** DATA EXTRACT follows **
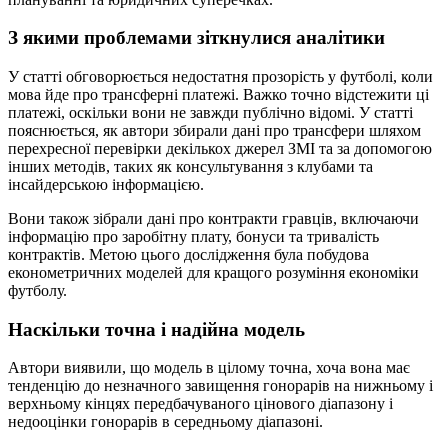
З якими проблемами зіткнулися аналітики
У статті обговорюється недостатня прозорість у футболі, коли
мова йде про трансферні платежі. Важко точно відстежити ці
платежі, оскільки вони не завжди публічно відомі. У статті
пояснюється, як автори збирали дані про трансфери шляхом
перехресної перевірки декількох джерел ЗМІ та за допомогою
інших методів, таких як консультування з клубами та
інсайдерською інформацією.
Вони також зібрали дані про контракти гравців, включаючи
інформацію про заробітну плату, бонуси та тривалість
контрактів. Метою цього дослідження була побудова
економетричних моделей для кращого розуміння економіки
футболу.
Наскільки точна і надійна модель
Автори виявили, що модель в цілому точна, хоча вона має
тенденцію до незначного завищення гонорарів на нижньому і
верхньому кінцях передбачуваного цінового діапазону і
недооцінки гонорарів в середньому діапазоні.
** End of DATA EXTRACT **
● **WHAT TO DO**:
What you return must match, line for line, the data from the line containing "Наскільки точна і надійна модель" to its end, both ends included.

● **ANSWER TO THE EXERCISE**:
Наскільки точна і надійна модель
Автори виявили, що модель в цілому точна, хоча вона має
тенденцію до незначного завищення гонорарів на нижньому і
верхньому кінцях передбачуваного цінового діапазону і
недооцінки гонорарів в середньому діапазоні.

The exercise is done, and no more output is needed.